SOURCE RECORDS

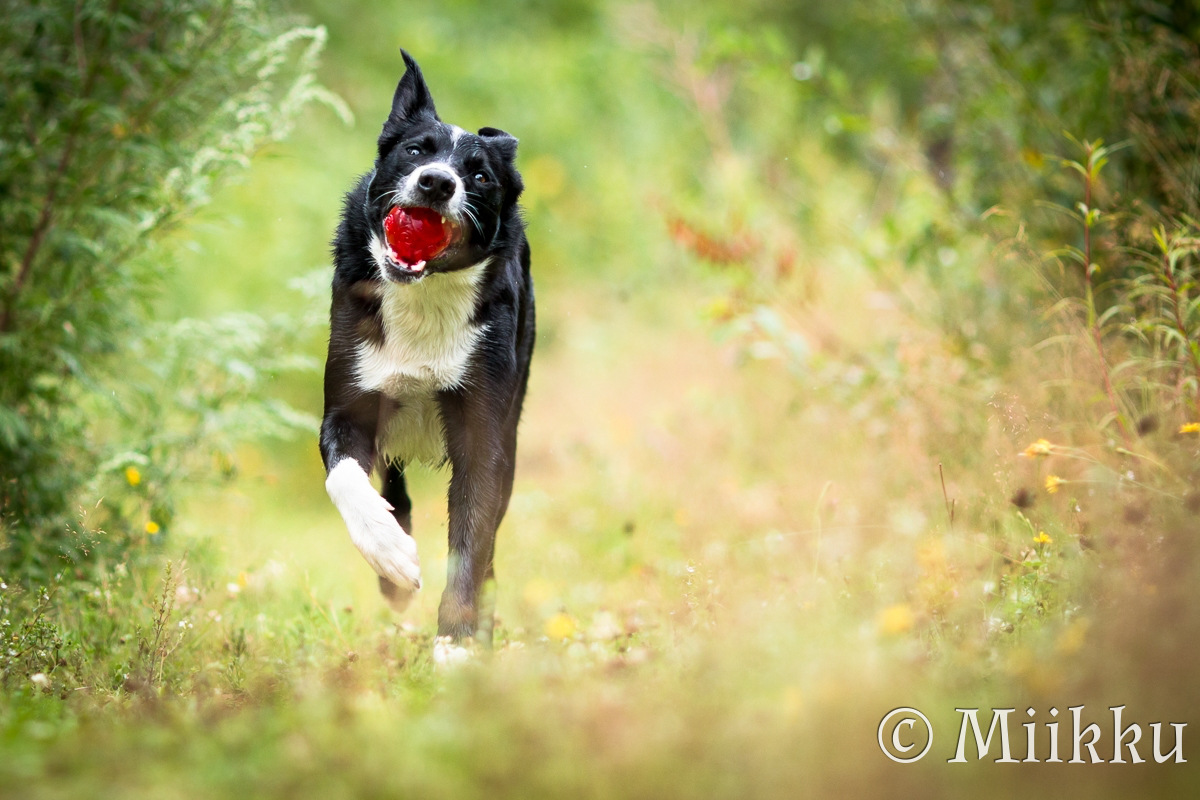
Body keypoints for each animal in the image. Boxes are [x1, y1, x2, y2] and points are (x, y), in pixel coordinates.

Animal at [319, 51, 533, 645]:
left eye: (479, 174)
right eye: (416, 151)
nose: (437, 182)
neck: (424, 298)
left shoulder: (484, 434)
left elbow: (471, 546)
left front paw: (457, 644)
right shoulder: (348, 404)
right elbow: (345, 477)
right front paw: (391, 554)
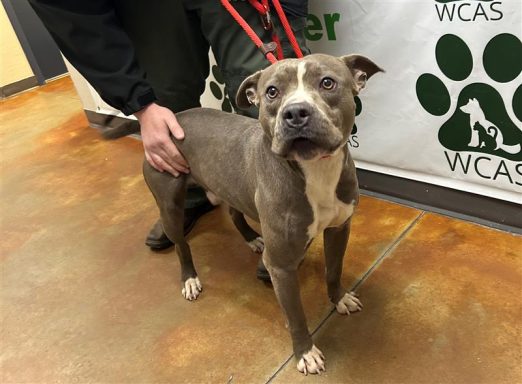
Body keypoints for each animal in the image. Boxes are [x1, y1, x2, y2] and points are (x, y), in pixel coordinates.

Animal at [143, 54, 382, 376]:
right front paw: (305, 353)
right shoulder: (281, 266)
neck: (314, 169)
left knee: (234, 212)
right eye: (271, 92)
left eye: (327, 82)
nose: (295, 113)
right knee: (182, 246)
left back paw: (253, 239)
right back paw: (190, 279)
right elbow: (296, 316)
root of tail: (175, 118)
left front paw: (340, 298)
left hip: (231, 186)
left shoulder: (339, 228)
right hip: (169, 206)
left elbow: (333, 270)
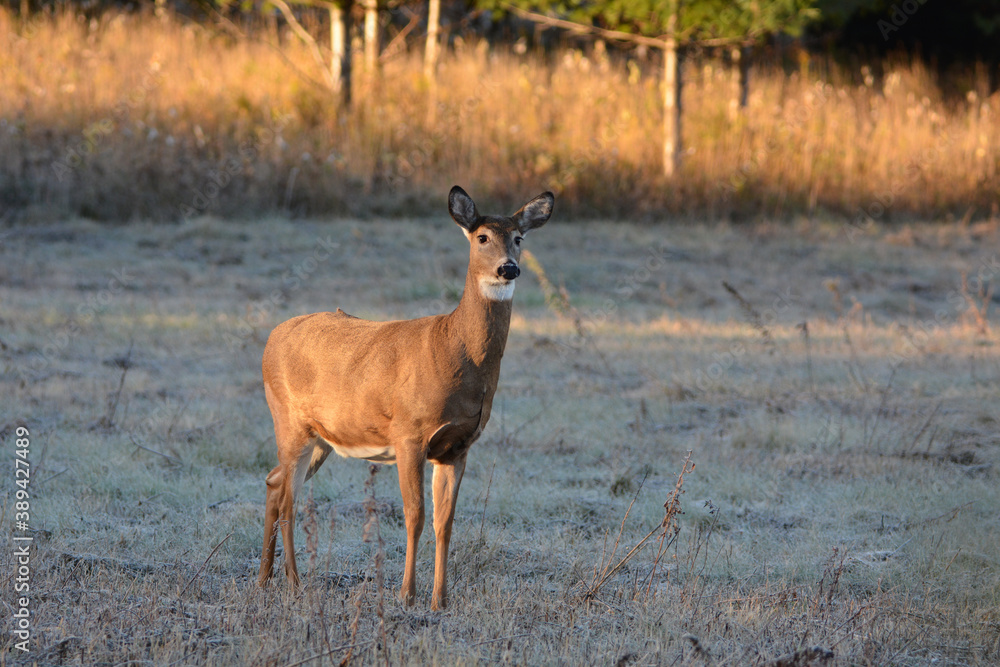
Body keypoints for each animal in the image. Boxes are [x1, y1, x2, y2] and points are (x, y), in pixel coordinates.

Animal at [258, 185, 554, 610]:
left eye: (519, 238)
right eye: (482, 237)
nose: (508, 268)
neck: (452, 349)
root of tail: (271, 338)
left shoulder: (458, 446)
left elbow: (445, 521)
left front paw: (440, 600)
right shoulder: (409, 433)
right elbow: (414, 515)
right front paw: (406, 595)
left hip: (321, 438)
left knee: (273, 482)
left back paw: (264, 580)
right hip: (289, 420)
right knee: (287, 500)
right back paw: (295, 584)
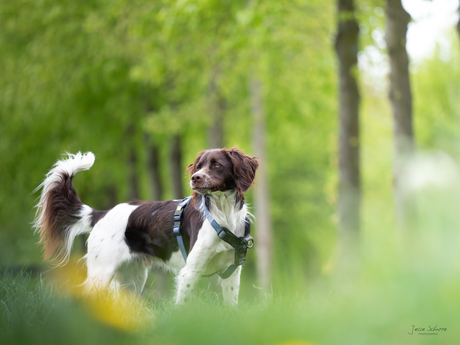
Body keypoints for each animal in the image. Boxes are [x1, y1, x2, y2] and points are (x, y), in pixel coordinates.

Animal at [34, 147, 258, 304]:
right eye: (198, 166)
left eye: (217, 165)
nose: (195, 178)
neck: (224, 216)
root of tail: (101, 214)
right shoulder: (189, 272)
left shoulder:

REQUIREMENT
Determine which lines above include the word "root", and report those lines in full.

REPLY
root of tail: (175, 118)
root of tail: (271, 338)
root of tail: (101, 214)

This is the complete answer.